Considering mapping difficulties in patients with inner ear malformations, and specifically in patients with IP type I, there are a few studies. Papsin (2005) reported that patients with cochleo-vestibular anomaly generally present fitting difficulties, such as low dynamic range, instable maps and facial nerve stimulation, especially if affected by common cavity and cochlear hypoplasia 12. Among patients with inner ear malformations, these problems may be less important in IP patients 12. Among the cases herein reported, we experienced mapping difficulties only for patient 3, who presented a hypoplastic nerve associated with IP type I; in this case, high levels of stimulation and a high pulse width were required. We believe this iwas related to hypoplasia of the acoustic nerve more than to the IP.

Conclusions

The cases reported herein confirm that patients with IP type I are suitable for cochlear implantation, even if the procedure may be challenging for CI teams.
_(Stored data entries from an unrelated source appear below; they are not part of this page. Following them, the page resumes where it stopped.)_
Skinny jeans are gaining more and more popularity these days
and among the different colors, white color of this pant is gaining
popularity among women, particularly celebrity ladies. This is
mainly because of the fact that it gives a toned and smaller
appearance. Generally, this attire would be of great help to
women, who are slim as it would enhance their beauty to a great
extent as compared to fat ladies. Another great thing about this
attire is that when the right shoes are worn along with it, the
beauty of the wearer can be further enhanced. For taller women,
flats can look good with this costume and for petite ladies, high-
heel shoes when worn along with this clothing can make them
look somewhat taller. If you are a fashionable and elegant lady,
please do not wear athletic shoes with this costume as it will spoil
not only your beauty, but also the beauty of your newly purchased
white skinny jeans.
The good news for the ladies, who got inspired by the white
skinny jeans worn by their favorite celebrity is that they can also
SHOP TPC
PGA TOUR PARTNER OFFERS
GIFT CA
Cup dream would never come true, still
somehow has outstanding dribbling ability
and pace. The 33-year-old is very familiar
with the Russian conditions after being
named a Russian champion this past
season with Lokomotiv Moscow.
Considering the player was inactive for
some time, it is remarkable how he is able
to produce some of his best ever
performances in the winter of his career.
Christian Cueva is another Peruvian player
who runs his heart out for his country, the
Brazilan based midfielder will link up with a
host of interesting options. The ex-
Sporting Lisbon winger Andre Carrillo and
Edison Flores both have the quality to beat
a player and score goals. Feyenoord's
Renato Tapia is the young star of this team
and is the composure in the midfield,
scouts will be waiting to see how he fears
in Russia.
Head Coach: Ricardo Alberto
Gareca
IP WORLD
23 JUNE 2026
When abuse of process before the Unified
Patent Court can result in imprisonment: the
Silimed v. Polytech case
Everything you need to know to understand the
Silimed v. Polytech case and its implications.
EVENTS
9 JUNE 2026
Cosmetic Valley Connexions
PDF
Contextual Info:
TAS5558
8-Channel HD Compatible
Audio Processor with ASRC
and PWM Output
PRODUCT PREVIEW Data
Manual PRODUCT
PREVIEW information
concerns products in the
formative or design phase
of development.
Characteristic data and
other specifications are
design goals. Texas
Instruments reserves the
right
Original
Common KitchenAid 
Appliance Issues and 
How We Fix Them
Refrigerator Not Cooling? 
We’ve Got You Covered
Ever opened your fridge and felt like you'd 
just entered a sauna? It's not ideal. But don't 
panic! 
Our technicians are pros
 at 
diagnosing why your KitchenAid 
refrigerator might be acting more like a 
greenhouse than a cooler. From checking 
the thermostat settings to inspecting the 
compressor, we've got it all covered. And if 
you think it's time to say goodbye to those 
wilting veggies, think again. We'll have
Accurate preoperative radiological evaluation with high resolution CT and MR is mandatory to assess the facial nerve course, exact internal structure of the cochlea and te anatomy of the IAC and cochlear nerve. The surgeon should be ready to face an anomalous facial nerve course and lack of landmarks that could require modifications in the surgical approach, perilymphatic gusher and difficulties in inserting the electrode with risk of misplacement in the IAC. The results are variable, but in many cases satisfactory, and appear to be mainly related to the surgical placement of the electrode and residual neural nerve fibres. Moreover, in some cases anomalies of the cochlear nerve and associated disabilities may be present, both of which significantly affect the results. Post-operatively, strict follow up is necessary for the risk of meningitis due to CSF fistula that in most of cases seems to be fenestral.